AttributeError:"numpy.ndarray"对象没有属性"split" [英] AttributeError: 'numpy.ndarray' object has no attribute 'split'
问题描述
我正在尝试回答以下问题 一位同事在每行上生成了一个带有一个DNA序列的文件.下载该文件,然后使用numpy.loadtxt()将其加载到Python中.您将需要使用可选参数dtype = str来告诉loadtxt()数据是由字符串组成.

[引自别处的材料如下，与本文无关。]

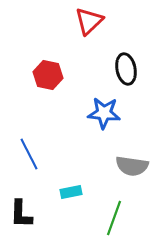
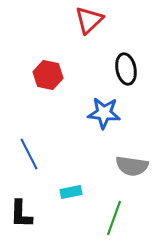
red triangle: moved 1 px up
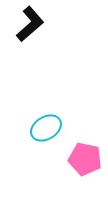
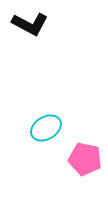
black L-shape: rotated 69 degrees clockwise
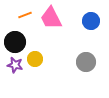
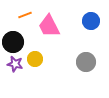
pink trapezoid: moved 2 px left, 8 px down
black circle: moved 2 px left
purple star: moved 1 px up
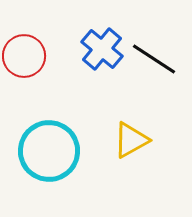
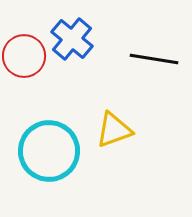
blue cross: moved 30 px left, 10 px up
black line: rotated 24 degrees counterclockwise
yellow triangle: moved 17 px left, 10 px up; rotated 9 degrees clockwise
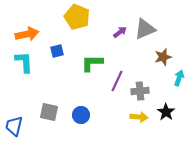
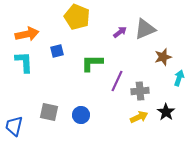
yellow arrow: rotated 30 degrees counterclockwise
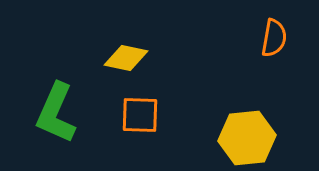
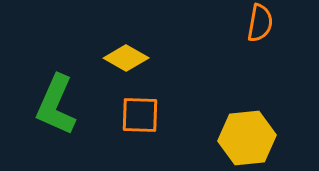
orange semicircle: moved 14 px left, 15 px up
yellow diamond: rotated 18 degrees clockwise
green L-shape: moved 8 px up
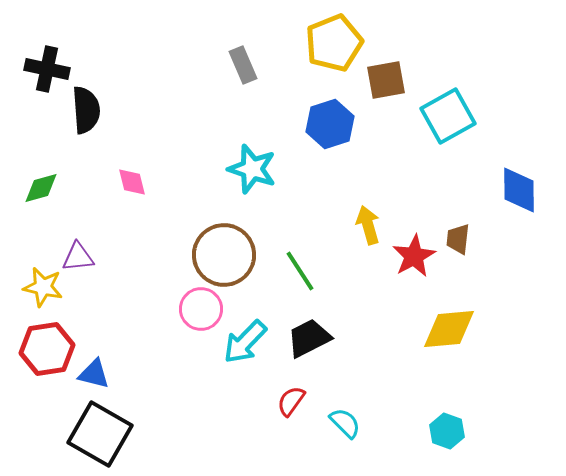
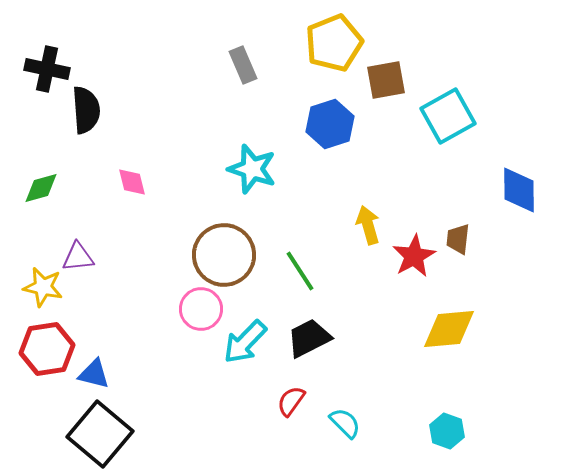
black square: rotated 10 degrees clockwise
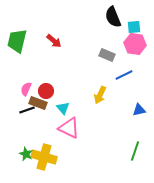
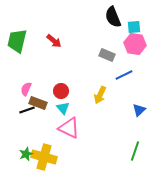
red circle: moved 15 px right
blue triangle: rotated 32 degrees counterclockwise
green star: rotated 24 degrees clockwise
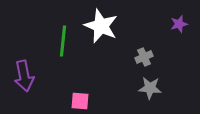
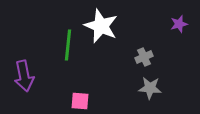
green line: moved 5 px right, 4 px down
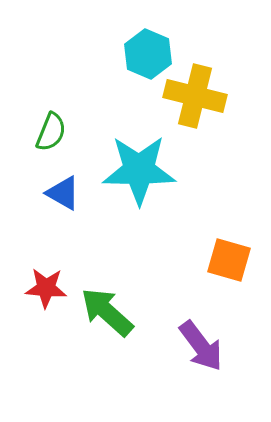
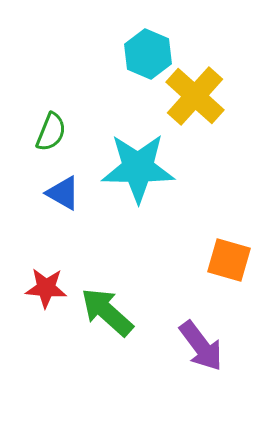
yellow cross: rotated 28 degrees clockwise
cyan star: moved 1 px left, 2 px up
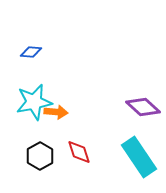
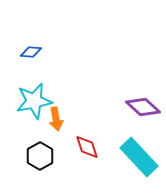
cyan star: moved 1 px up
orange arrow: moved 7 px down; rotated 75 degrees clockwise
red diamond: moved 8 px right, 5 px up
cyan rectangle: rotated 9 degrees counterclockwise
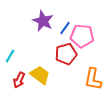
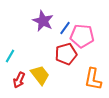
yellow trapezoid: rotated 15 degrees clockwise
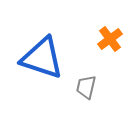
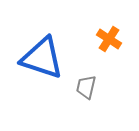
orange cross: moved 1 px left; rotated 20 degrees counterclockwise
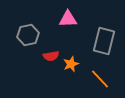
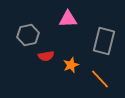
red semicircle: moved 5 px left
orange star: moved 1 px down
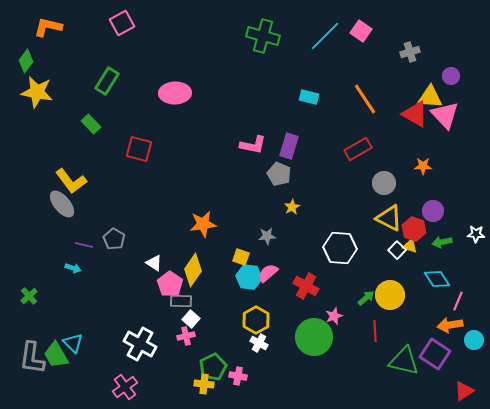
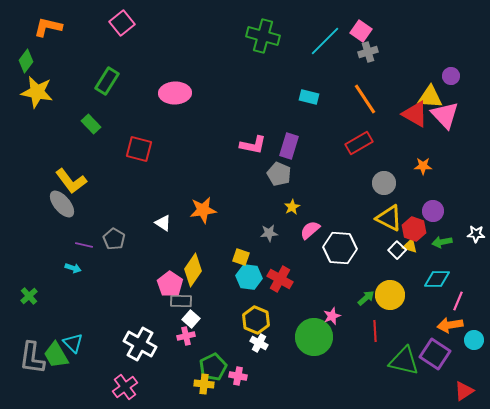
pink square at (122, 23): rotated 10 degrees counterclockwise
cyan line at (325, 36): moved 5 px down
gray cross at (410, 52): moved 42 px left
red rectangle at (358, 149): moved 1 px right, 6 px up
orange star at (203, 224): moved 14 px up
gray star at (267, 236): moved 2 px right, 3 px up
white triangle at (154, 263): moved 9 px right, 40 px up
pink semicircle at (268, 273): moved 42 px right, 43 px up
cyan diamond at (437, 279): rotated 56 degrees counterclockwise
red cross at (306, 286): moved 26 px left, 7 px up
pink star at (334, 316): moved 2 px left
yellow hexagon at (256, 320): rotated 8 degrees counterclockwise
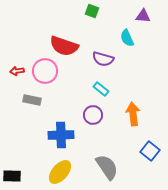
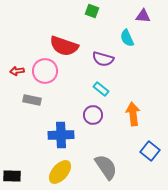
gray semicircle: moved 1 px left
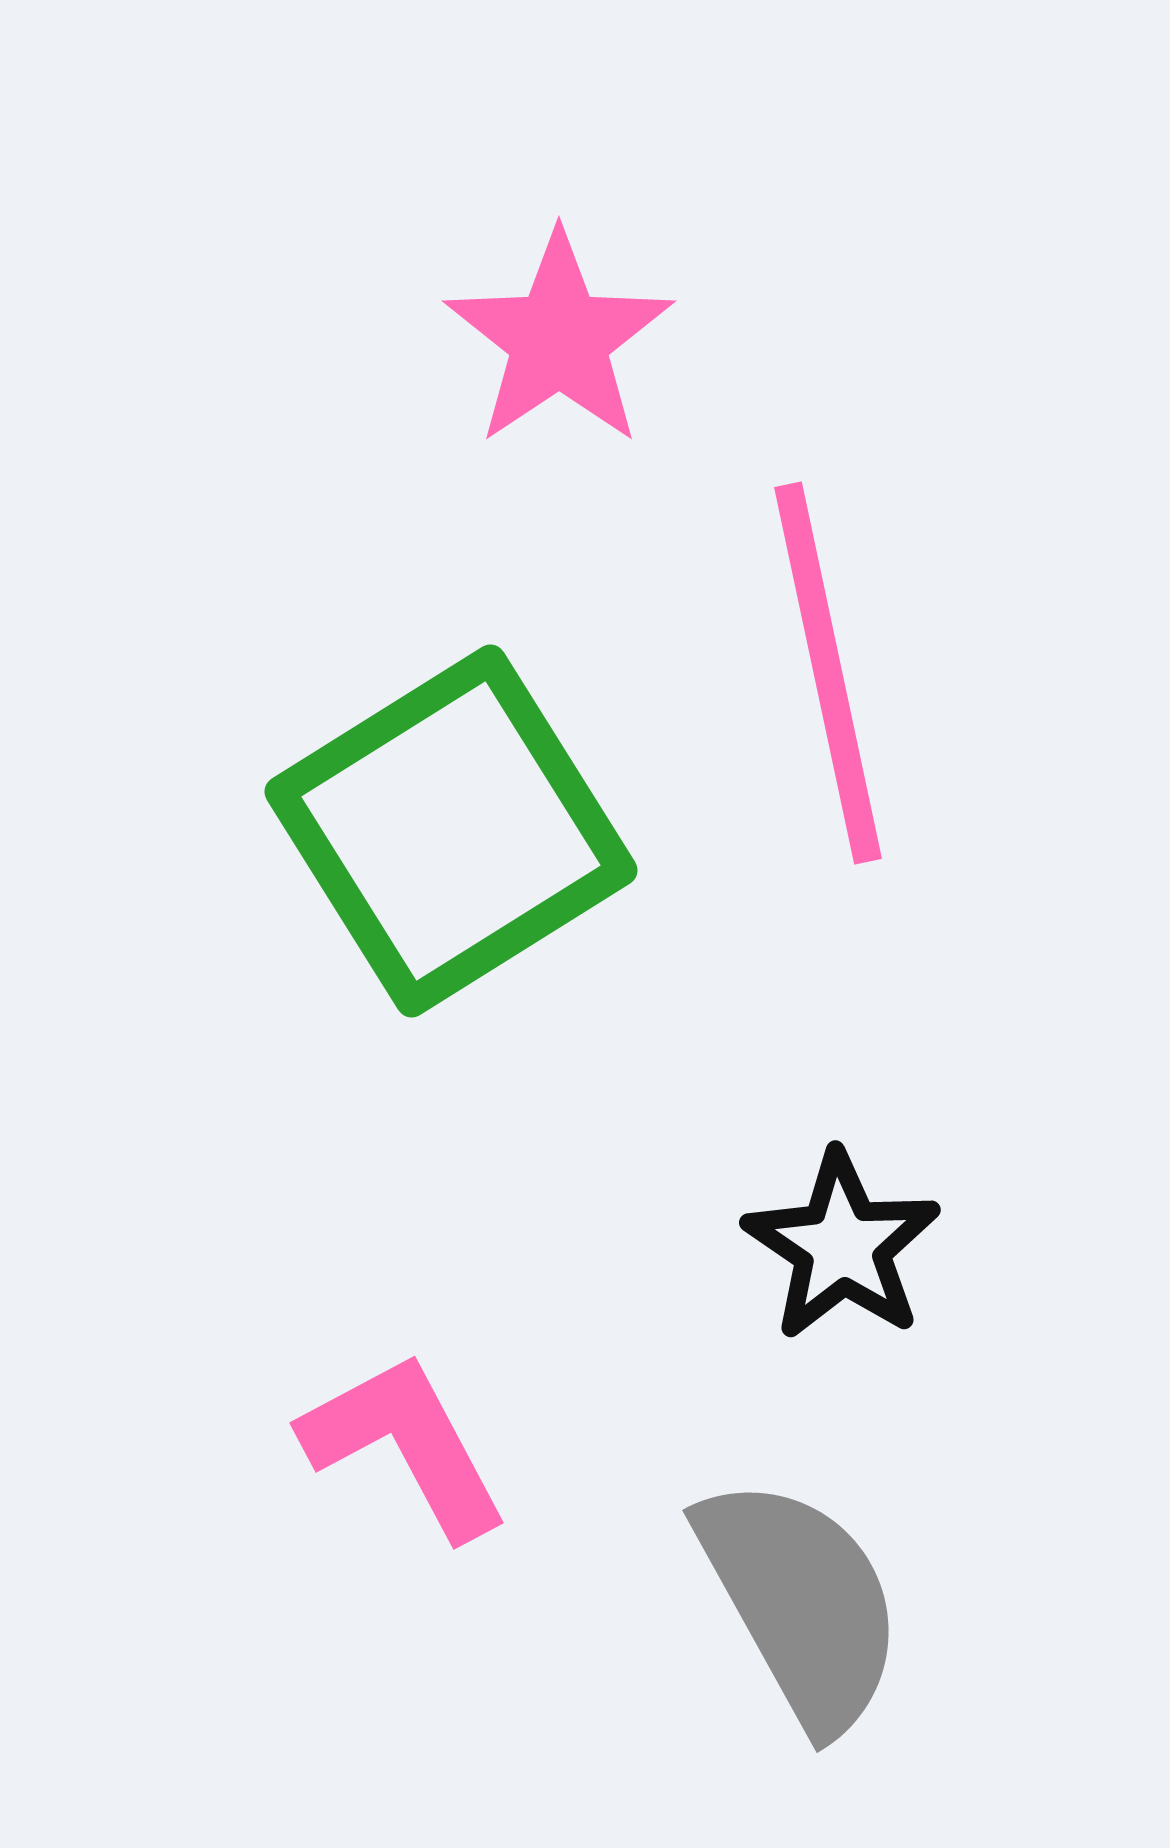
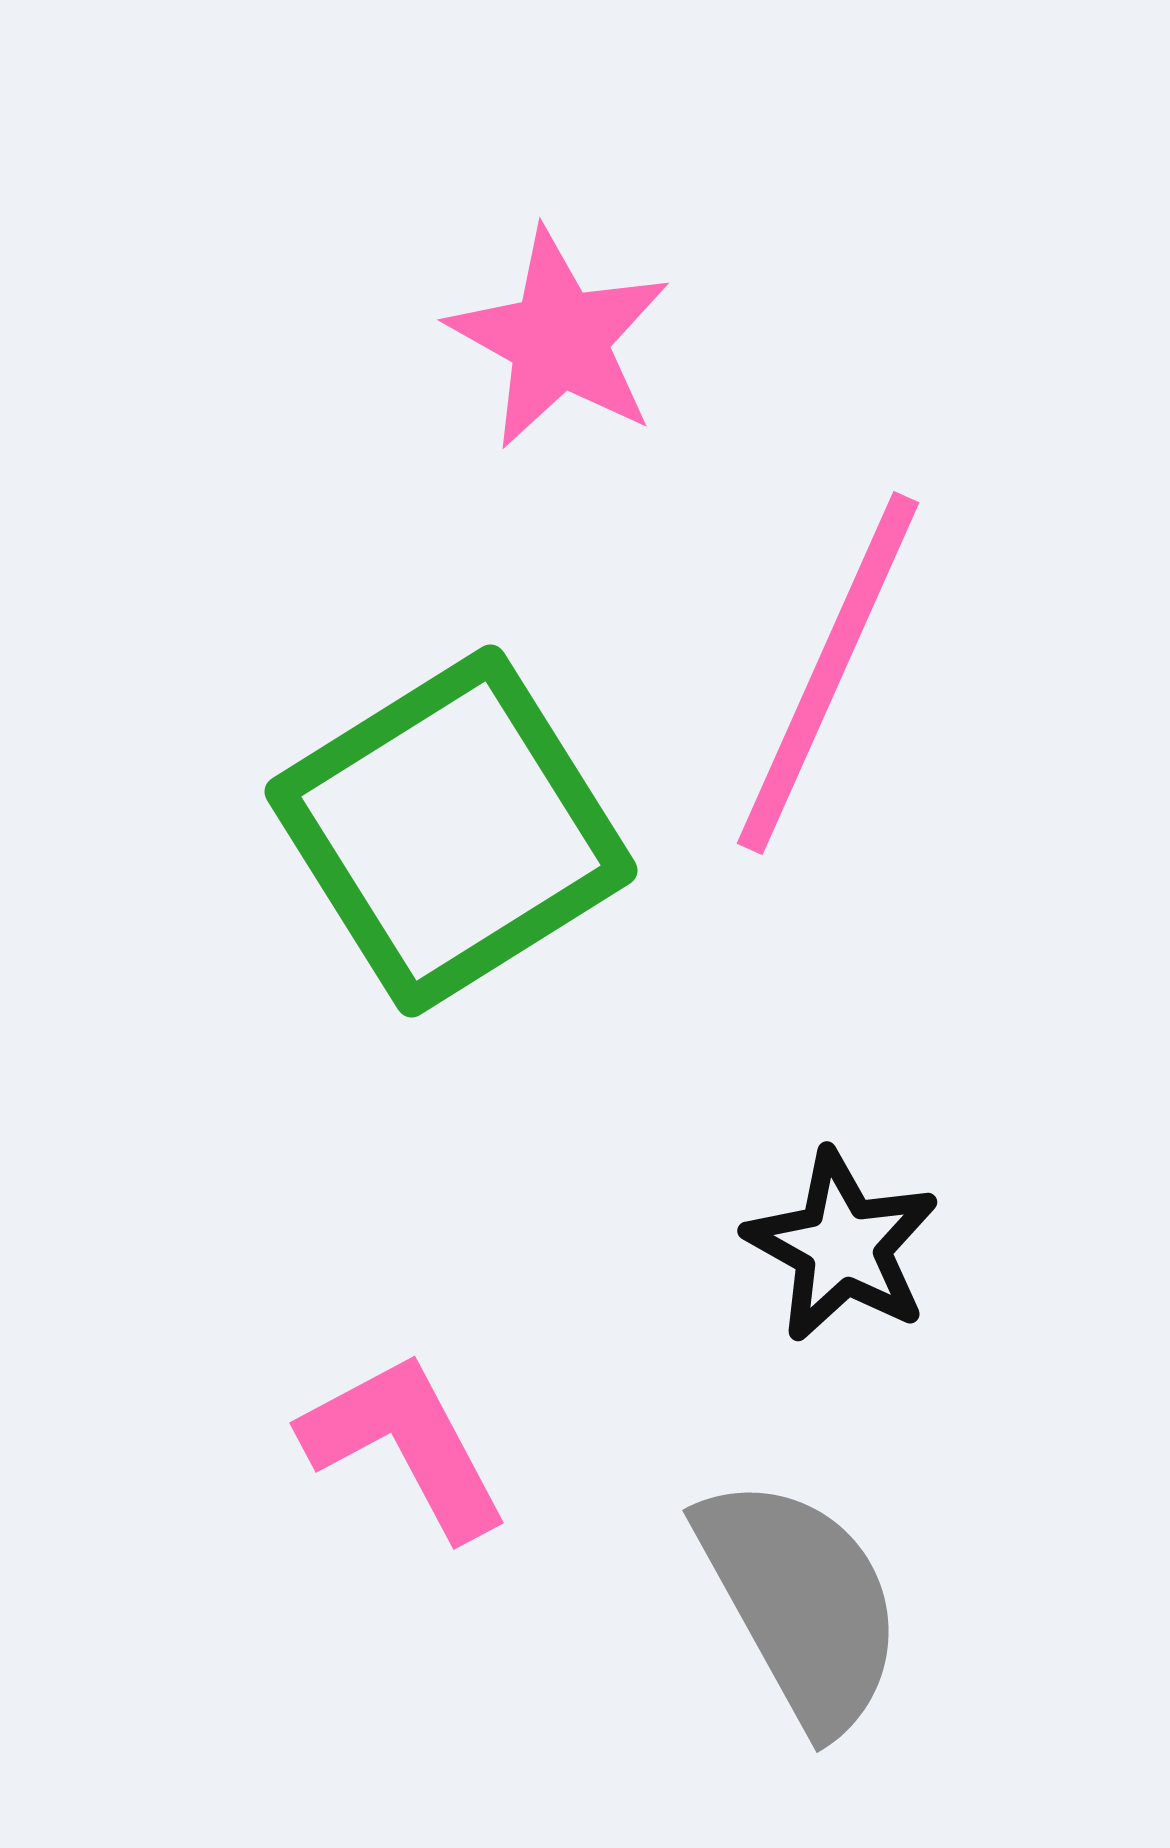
pink star: rotated 9 degrees counterclockwise
pink line: rotated 36 degrees clockwise
black star: rotated 5 degrees counterclockwise
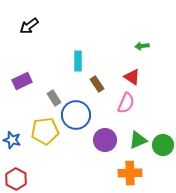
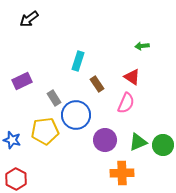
black arrow: moved 7 px up
cyan rectangle: rotated 18 degrees clockwise
green triangle: moved 2 px down
orange cross: moved 8 px left
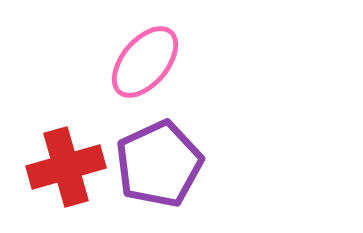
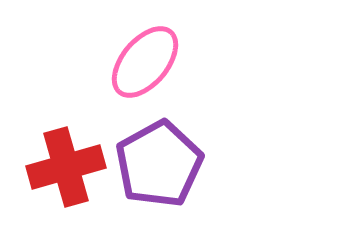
purple pentagon: rotated 4 degrees counterclockwise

I am trying to answer the following question "A colleague has produced a file with one DNA sequence on each line. Download the file and load it into Python using numpy.loadtxt(). You will need to use the optional argument dtype=str to tell loadtxt() that the data is composed of strings.
计算每个序列的GC含量. GC含量是G或C碱基的百分比(占总碱基对的百分比).将每个序列的结果打印为序列的GC含量为XX.XX%",其中XX.XX是实际的GC含量.使用格式化的字符串"执行此操作. "
Calculate the GC content of each sequence. The GC content is the percentage of bases that are either G or C (as a percentage of total base pairs). Print the result for each sequence as "The GC content of the sequence is XX.XX%" where XX.XX is the actual GC content. Do this using a "formatted strings". "
已经导入了dna序列文件并将它们连接在一起,现在我想将字符串分成5个序列(对应于5行中的每行),然后开始计算...
Having imported the file of dna sequences and joining these together I now want to split the string into 5 sequences (corresponding to each of the 5 rows) to then start the calculations...
这是我的代码:
import numpy
dna_data=numpy.loadtxt("dna_sequences",dtype=str)
",".join(dna_data)
seq1,seq2,seq3,seq4,seq5=dna_data.split(",",4)
我收到此错误消息: AttributeError:'numpy.ndarray'对象没有属性'split'
I am getting this error message: AttributeError: 'numpy.ndarray' object has no attribute 'split'
请帮助!!!
推荐答案
正如注释中所说:",".join(dna_data)
不会修改dna_data
,它只是返回一个必须存储在其他变量中的字符串.像这样:
As it was said in the comments : ",".join(dna_data)
does not modify dna_data
, it just returns a string that you have to store in an other variable. Like this :
s = ",".join(dna_data)
seq1,seq2,seq3,seq4,seq5=s.split(",",4)
进一步:
(请注意,因为您似乎是numpy的新手,下面我将假设dna_data
具有形状(5,)
,如果不是这种情况,则可以使用
(Note as you seem to be new to numpy: In the following I'll assume dna_data
has a shape (5,)
if it is not the case, you can get back to that shape using very basic slicing )
也就是说,使用该代码,您只是将数组变成一个列表,然后放入5个不同的变量,因此当过多时使用array-> string-> list-> variables您可以只用简单的一行输入array-> variables:seq1,seq2,seq3,seq4,seq5 = dna_data
.
That being said, with that code, you are just turning your array into a list to then put in 5 different variables so going array->string->list->variables is very excessive when you could just go array->variables in one trivial line : seq1,seq2,seq3,seq4,seq5 = dna_data
.
我会走得更远:根本不做!仅使用dna_data[n]
代替任何seq*
变量时具有几个变量的意义何在?前者更方便,可以轻松地执行诸如使用for循环遍历所有序列的操作.例如:
And I would go even further : don't do it at all ! What is the point of having several variables when you just can just use dna_data[n]
instead of any of your seq*
variables ? The former is more convenient and allows to painlessly do things such as looping over all the sequence with for-loops. eg:
for seq in dna_data:
print(seq)
这篇关于AttributeError:"numpy.ndarray"对象没有属性"split"的文章就介绍到这了,希望我们推荐的答案对大家有所帮助,也希望大家多多支持IT屋!